Die Epoche mit der sich beiden Autoren befassen, ist eine der spannendsten und zugleich faszinierendsten der Geschichte der Hauptstadt. In den zwei Jahrhunderten zwischen 1550 und 1750 wandelte sich London von einer „verschlafenen Hafen- und Hofstadt“ eines peripheren Landes zu einer „imperial city“, zur Weltstadt und einem „Hort der Moderne“ (S. 31). Sie wurde zum Schmelztiegel von Zuwanderern, die moderne Lebensweisen von Freiheit, Gleichheit, Anonymität, schnellem sozialen Aufstieg und Fall vorwegnahmen.

Die Autoren Robert Bucholz und Joseph Ward präsentieren in ihrer Studie keine neuen Forschungsergebnisse, ihr Ziel ist vielmehr eine Synthese der historischen Literatur über London. Es handelt sich um eine durchaus gelungene Synthese. Die Autoren sind ausgewiesene Kenner auf dem Gebiet der frühneuzeitlichen Geschichte Englands und insbesondere Londons. Für die vorliegende Studie wählten sie einen ungewöhnlichen methodischen Ansatz, um die schillernde Gestalt der Stadt mit ihren vielen Facetten zu beleuchten. Sie beginnt wie ein Reiseführer, der den Fremden aus verschiedenen geographischen Richtungen in das historische London um 1550 einführt. Auf dem Weg durch die Vororte und die Stadt – durch die City und Westminster – erfährt der Leser nicht allein von der vergangenen und zeitgenössischen Bedeutung von Gebäuden oder Institutionen, von Wirtschaft und Gesellschaft, sondern auch Weiteres über deren wechselvolle Geschichte.

Vorliegende Datensätze:
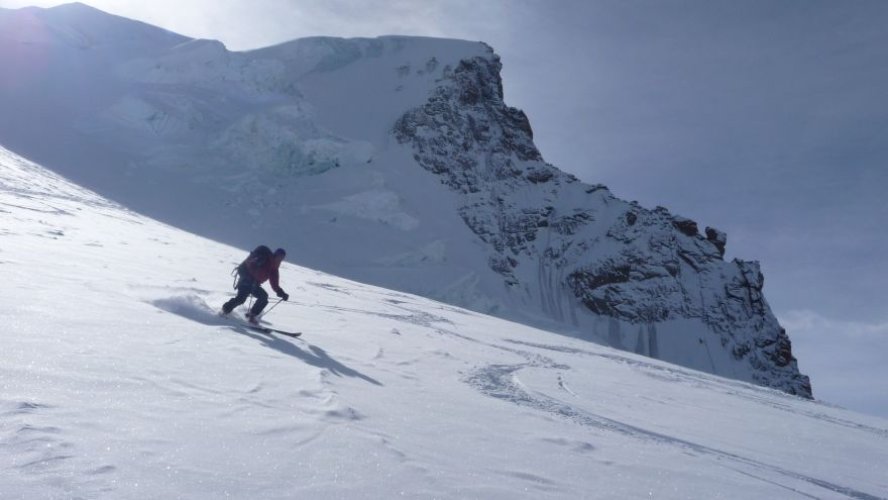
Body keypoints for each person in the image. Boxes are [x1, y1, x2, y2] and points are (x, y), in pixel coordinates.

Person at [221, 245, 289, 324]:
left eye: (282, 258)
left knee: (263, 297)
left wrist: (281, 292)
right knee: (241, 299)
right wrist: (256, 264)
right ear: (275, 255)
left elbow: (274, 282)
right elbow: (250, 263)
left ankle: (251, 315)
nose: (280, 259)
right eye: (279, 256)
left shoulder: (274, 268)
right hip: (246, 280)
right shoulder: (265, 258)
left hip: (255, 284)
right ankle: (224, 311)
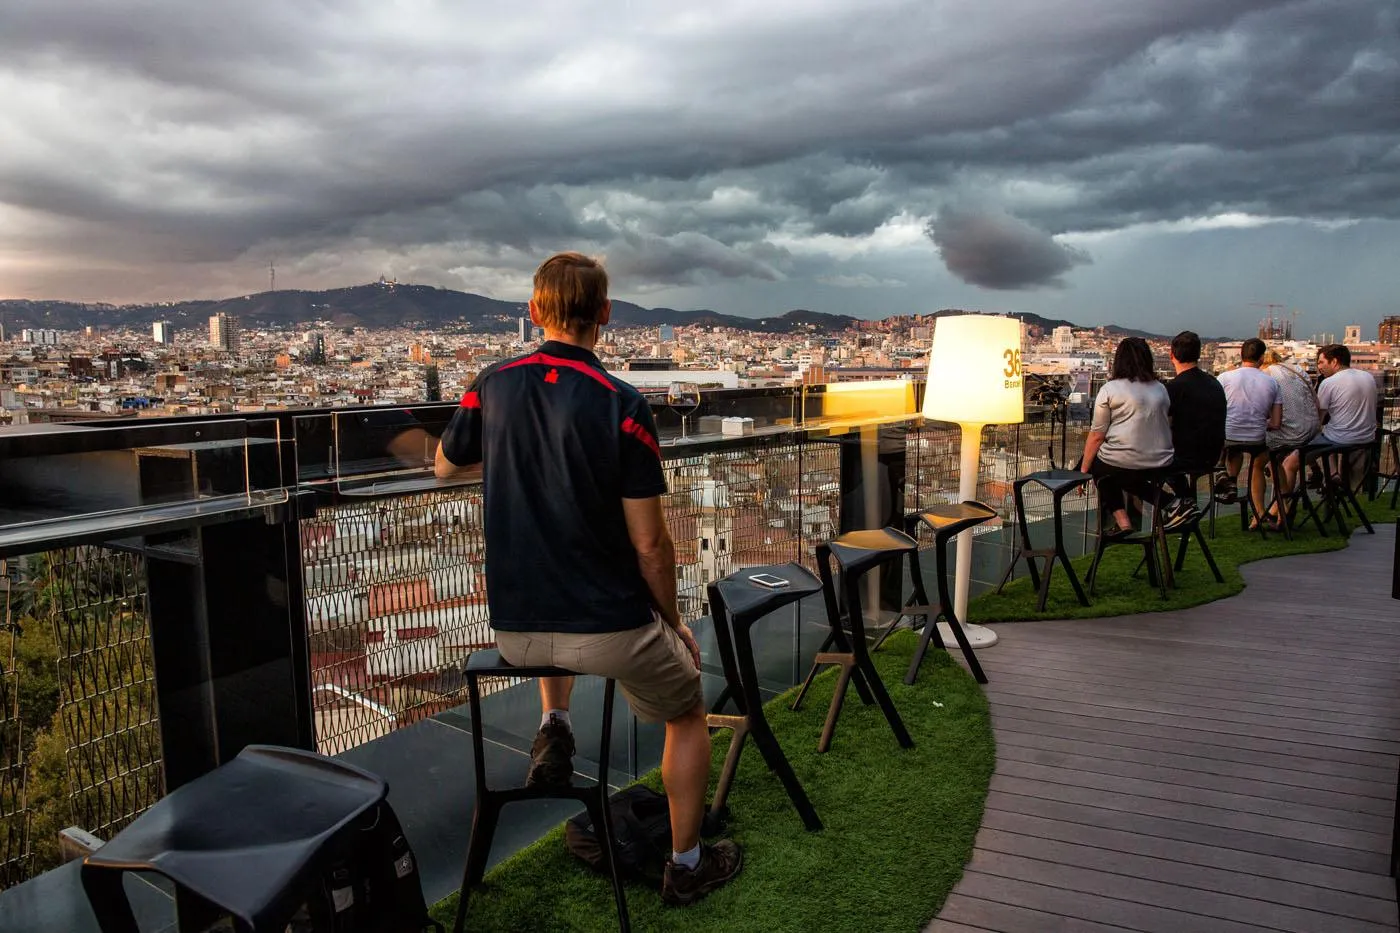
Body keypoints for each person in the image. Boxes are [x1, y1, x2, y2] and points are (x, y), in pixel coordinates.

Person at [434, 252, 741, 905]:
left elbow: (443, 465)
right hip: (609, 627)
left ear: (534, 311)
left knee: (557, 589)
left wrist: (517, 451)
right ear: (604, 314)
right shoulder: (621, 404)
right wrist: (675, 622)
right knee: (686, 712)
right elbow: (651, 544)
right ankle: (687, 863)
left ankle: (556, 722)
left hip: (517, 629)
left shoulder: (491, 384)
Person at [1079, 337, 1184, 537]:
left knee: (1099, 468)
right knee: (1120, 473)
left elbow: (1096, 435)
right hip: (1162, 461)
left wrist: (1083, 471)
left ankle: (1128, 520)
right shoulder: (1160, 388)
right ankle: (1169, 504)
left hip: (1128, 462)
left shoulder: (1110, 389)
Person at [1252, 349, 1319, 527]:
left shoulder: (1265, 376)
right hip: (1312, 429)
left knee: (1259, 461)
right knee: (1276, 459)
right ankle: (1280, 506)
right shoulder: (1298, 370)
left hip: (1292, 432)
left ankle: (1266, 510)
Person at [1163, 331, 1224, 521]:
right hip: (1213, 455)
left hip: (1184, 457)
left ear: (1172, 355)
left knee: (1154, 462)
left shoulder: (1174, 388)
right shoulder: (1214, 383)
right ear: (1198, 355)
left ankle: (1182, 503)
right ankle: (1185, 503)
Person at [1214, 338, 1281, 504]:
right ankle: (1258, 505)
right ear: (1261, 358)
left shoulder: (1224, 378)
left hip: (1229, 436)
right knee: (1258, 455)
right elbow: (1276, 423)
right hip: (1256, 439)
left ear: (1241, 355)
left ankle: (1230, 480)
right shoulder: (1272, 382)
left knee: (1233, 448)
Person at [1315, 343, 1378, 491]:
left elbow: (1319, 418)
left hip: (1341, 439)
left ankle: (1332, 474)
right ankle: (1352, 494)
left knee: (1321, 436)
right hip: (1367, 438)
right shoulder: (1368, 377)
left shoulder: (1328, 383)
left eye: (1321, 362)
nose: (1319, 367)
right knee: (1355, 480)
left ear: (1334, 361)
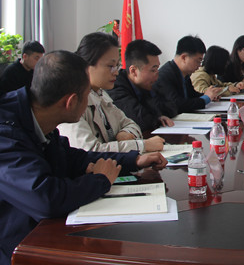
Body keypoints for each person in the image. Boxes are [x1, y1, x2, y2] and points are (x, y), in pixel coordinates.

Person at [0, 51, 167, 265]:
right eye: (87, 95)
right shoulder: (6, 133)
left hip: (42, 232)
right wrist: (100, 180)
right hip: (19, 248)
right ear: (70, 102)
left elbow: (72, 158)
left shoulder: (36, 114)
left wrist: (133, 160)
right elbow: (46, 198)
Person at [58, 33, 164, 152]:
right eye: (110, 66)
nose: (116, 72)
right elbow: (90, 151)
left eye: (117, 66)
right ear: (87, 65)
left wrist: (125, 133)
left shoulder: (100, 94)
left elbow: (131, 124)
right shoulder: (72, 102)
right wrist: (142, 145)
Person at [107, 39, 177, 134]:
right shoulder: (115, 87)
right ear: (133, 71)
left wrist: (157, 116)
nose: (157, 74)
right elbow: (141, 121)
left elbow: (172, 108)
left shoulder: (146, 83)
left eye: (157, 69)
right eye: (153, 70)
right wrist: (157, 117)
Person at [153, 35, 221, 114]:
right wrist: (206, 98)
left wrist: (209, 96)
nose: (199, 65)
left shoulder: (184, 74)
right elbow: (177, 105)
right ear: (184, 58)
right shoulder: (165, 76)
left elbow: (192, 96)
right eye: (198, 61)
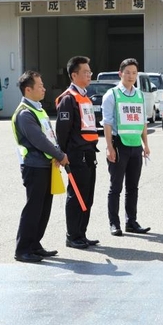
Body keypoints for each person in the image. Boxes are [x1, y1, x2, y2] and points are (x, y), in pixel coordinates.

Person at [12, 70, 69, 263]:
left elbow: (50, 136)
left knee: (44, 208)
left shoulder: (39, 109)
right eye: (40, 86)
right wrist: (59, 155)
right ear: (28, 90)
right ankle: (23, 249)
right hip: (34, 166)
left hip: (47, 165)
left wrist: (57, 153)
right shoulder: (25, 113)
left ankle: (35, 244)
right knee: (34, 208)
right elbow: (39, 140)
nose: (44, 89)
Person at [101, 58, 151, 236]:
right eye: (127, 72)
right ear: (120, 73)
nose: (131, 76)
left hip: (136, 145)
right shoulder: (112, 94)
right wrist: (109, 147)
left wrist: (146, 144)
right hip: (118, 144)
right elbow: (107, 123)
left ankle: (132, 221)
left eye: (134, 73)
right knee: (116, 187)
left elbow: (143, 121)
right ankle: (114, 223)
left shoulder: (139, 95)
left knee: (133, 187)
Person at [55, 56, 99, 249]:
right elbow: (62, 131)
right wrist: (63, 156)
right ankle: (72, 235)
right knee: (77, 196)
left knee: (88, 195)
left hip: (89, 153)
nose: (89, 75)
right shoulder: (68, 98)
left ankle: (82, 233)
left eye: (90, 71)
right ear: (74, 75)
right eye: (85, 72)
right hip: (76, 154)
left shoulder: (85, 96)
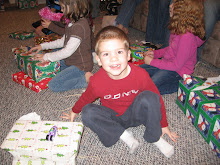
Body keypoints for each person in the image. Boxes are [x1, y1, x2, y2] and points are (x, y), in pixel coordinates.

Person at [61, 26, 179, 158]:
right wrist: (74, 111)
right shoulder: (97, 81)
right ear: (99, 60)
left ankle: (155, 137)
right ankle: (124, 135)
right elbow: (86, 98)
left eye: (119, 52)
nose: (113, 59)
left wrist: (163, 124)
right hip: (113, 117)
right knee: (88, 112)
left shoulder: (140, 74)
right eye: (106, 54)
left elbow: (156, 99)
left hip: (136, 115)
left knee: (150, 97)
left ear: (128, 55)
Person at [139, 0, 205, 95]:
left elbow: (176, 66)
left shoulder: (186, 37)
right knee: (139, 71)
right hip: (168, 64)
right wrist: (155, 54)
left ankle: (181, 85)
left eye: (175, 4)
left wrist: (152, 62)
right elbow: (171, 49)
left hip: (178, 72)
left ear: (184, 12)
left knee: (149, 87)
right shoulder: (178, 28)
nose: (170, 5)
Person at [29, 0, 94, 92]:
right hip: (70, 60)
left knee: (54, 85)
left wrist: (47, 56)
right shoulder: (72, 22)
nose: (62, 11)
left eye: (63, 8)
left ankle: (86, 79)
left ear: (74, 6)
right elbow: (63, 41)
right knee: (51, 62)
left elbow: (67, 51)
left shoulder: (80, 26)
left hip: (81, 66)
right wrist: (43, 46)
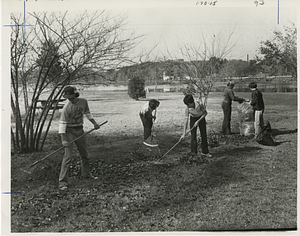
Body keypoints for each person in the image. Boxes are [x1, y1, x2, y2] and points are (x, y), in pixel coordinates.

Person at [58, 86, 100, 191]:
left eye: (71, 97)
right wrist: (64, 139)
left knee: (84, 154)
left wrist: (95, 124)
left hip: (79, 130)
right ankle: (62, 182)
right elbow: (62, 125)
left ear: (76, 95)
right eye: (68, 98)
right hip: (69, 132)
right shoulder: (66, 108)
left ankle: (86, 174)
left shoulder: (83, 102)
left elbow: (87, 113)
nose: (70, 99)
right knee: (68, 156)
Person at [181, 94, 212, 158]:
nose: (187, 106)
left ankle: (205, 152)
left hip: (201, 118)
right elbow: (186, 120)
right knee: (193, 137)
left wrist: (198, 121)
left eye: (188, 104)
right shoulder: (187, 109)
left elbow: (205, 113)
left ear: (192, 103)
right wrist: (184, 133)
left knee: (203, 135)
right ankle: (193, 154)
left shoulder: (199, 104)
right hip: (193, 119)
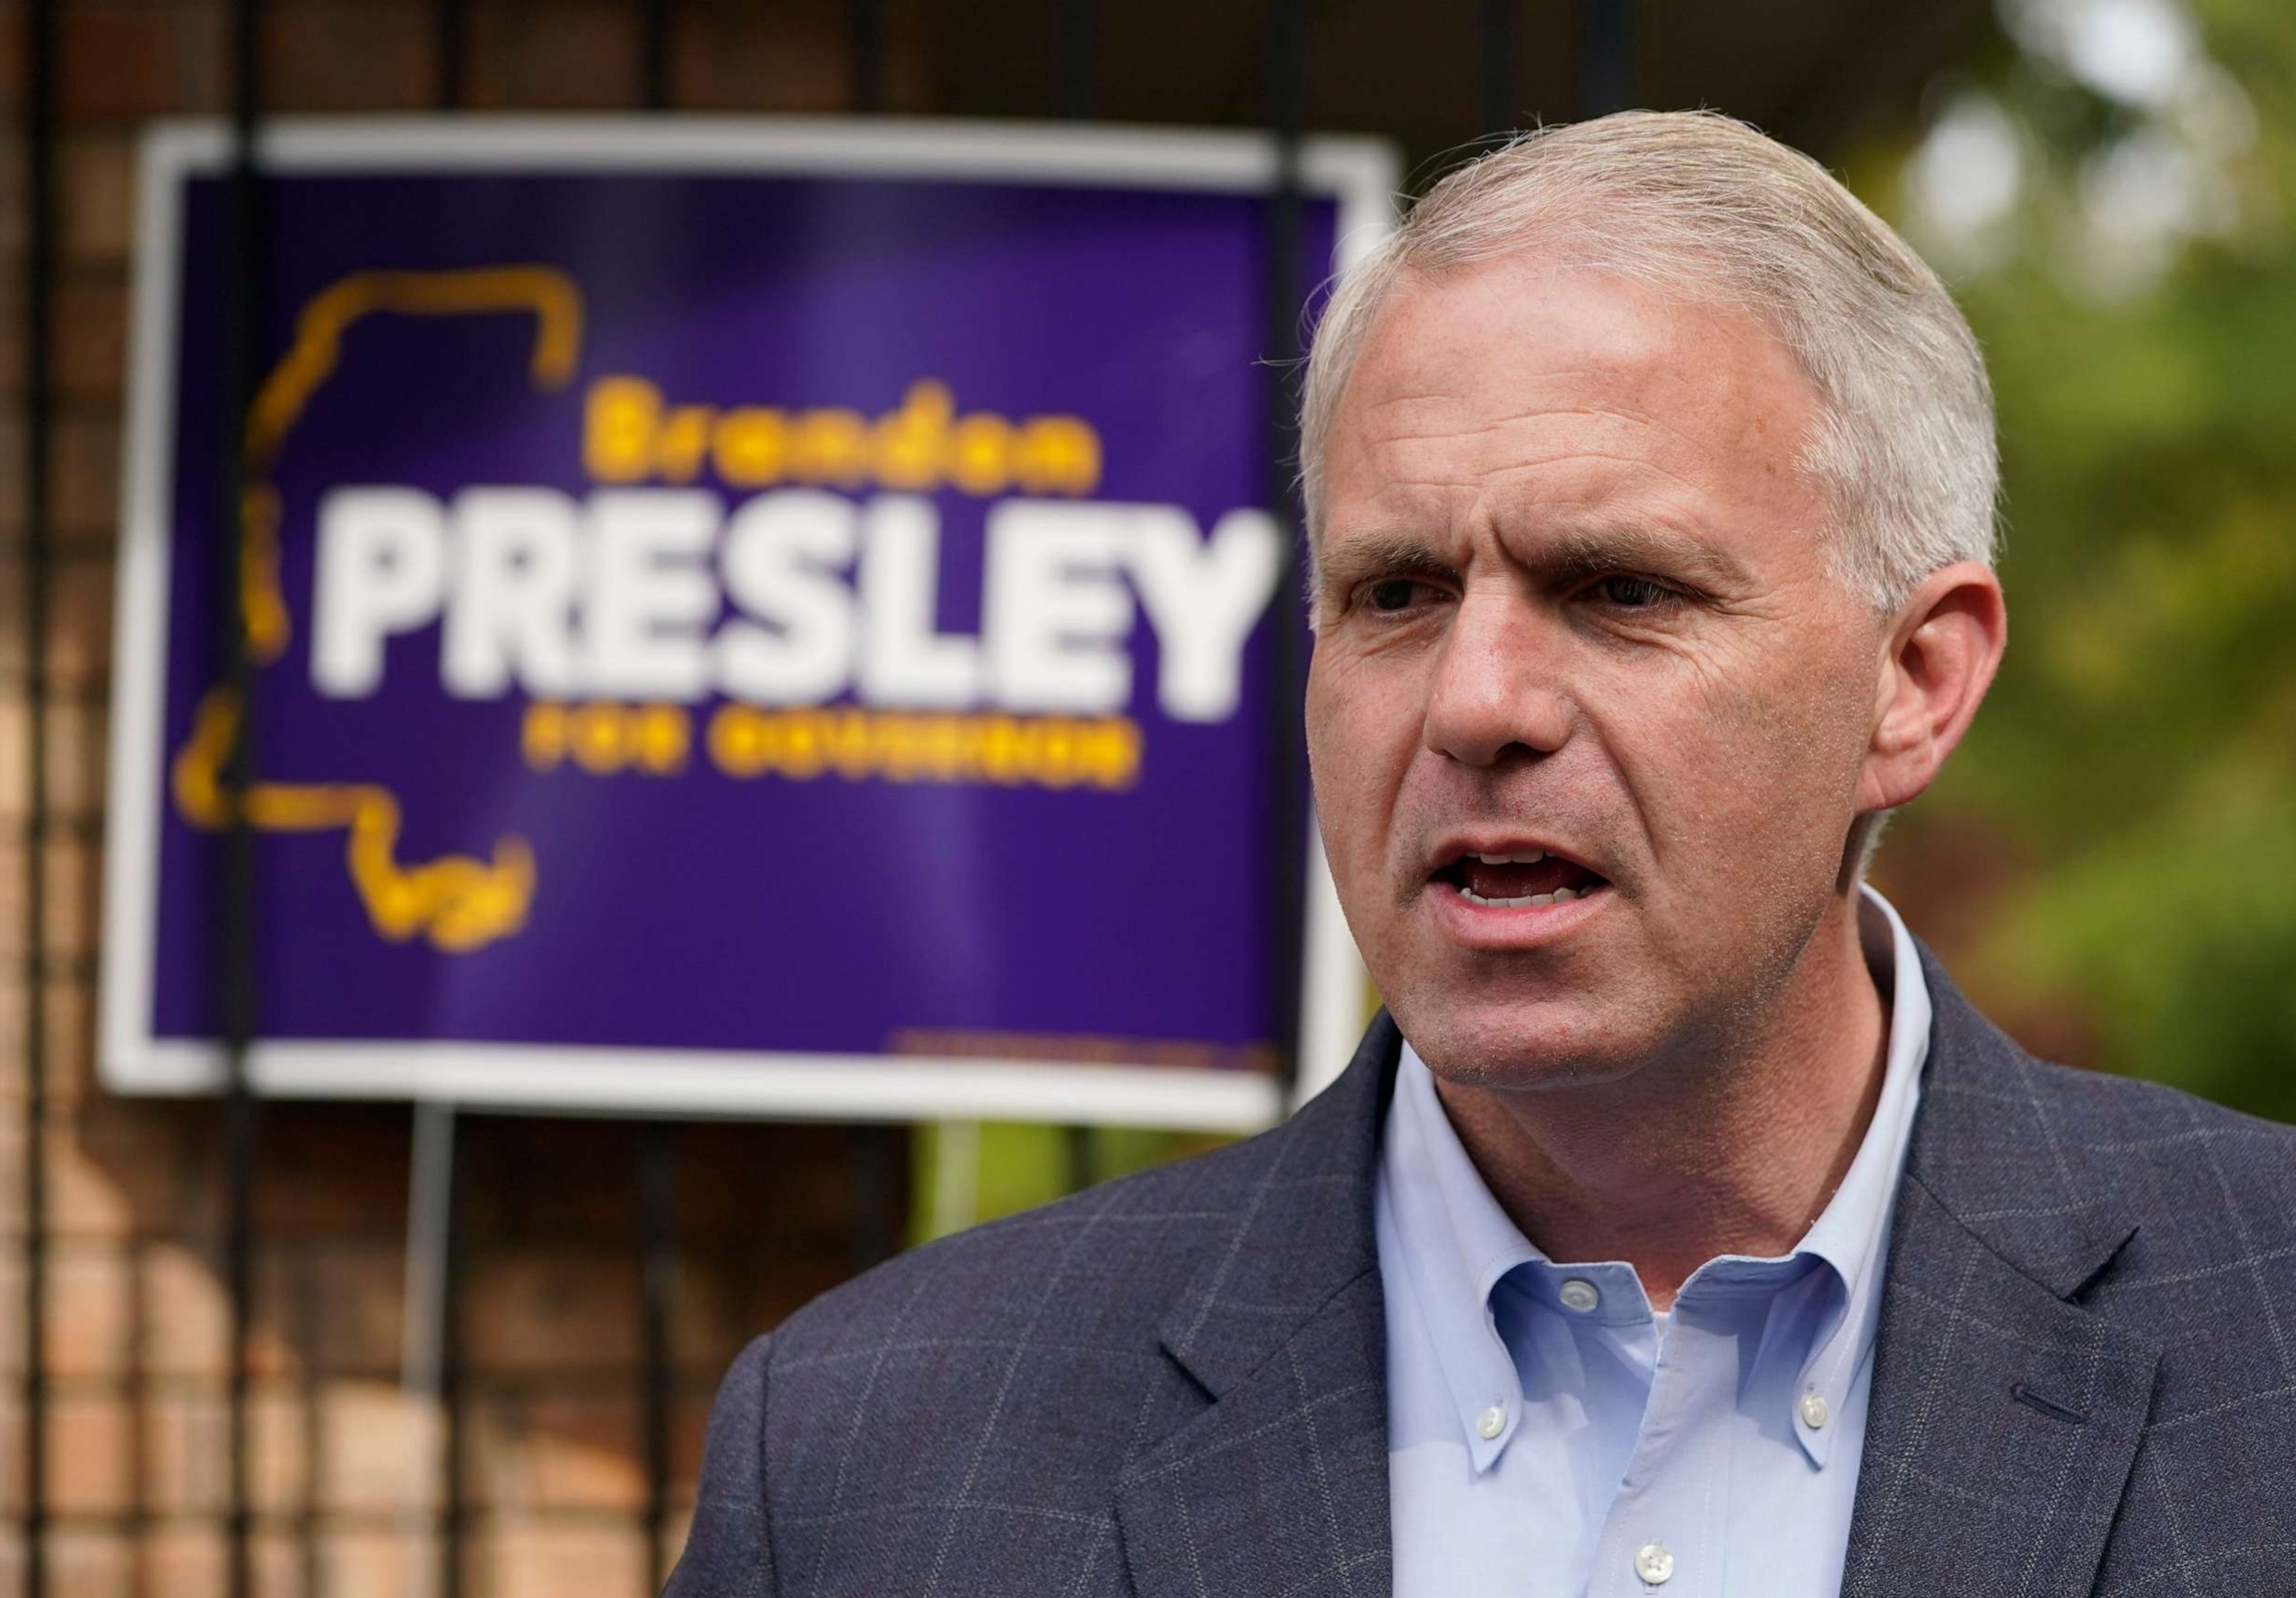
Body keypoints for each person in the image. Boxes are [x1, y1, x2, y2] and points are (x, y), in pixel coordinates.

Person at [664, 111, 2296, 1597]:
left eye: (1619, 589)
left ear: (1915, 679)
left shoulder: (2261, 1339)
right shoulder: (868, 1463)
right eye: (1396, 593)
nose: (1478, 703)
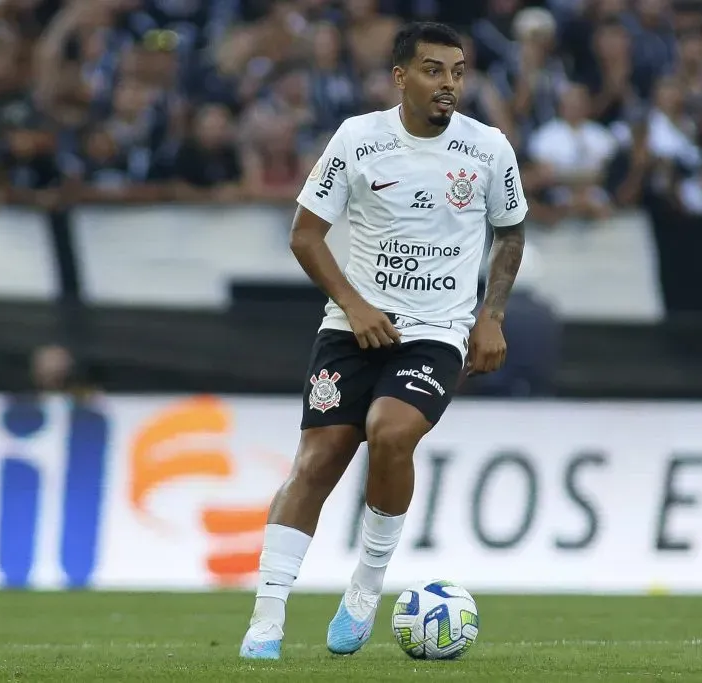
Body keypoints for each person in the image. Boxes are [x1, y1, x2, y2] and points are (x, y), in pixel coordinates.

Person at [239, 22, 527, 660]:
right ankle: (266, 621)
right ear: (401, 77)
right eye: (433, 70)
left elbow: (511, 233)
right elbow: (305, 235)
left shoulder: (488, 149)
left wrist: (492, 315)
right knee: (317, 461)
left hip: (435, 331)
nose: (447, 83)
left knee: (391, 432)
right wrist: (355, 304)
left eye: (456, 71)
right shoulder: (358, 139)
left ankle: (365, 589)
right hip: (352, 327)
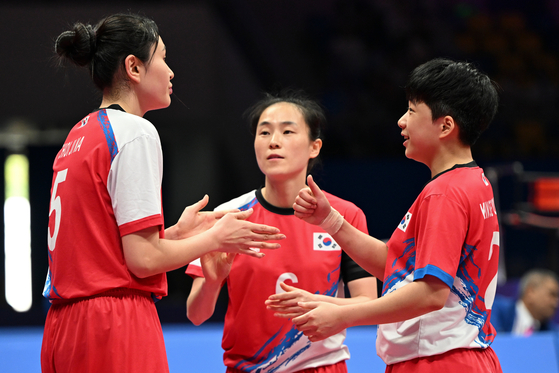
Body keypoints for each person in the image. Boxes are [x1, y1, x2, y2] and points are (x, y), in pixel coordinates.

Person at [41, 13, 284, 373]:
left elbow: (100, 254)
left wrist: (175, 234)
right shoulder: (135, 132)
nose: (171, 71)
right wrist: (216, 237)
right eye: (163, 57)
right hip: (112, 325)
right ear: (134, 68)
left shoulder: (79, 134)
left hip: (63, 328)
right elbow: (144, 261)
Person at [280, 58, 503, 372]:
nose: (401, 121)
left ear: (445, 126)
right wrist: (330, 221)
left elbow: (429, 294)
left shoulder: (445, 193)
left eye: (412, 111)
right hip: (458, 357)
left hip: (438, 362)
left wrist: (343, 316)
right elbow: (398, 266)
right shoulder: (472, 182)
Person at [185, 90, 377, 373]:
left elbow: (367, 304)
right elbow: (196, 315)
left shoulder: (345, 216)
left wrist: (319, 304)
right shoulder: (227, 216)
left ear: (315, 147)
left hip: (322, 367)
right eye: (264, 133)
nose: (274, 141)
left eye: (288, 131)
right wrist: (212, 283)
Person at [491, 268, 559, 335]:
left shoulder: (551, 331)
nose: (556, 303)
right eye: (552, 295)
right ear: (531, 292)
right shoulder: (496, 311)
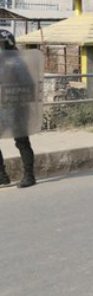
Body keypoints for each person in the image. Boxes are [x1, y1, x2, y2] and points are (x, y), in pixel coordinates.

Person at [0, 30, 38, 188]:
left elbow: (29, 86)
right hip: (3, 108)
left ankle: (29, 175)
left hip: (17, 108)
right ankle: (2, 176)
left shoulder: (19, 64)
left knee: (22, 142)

Aufgabe: Welches Ziel verfolgen Robert Bucholz und Joseph Ward laut dem Textauszug über London mit ihrer Studie?

Lösung: Sie wollen eine Synthese der historischen Literatur über London vorlegen, keine neuen Forschungsergebnisse.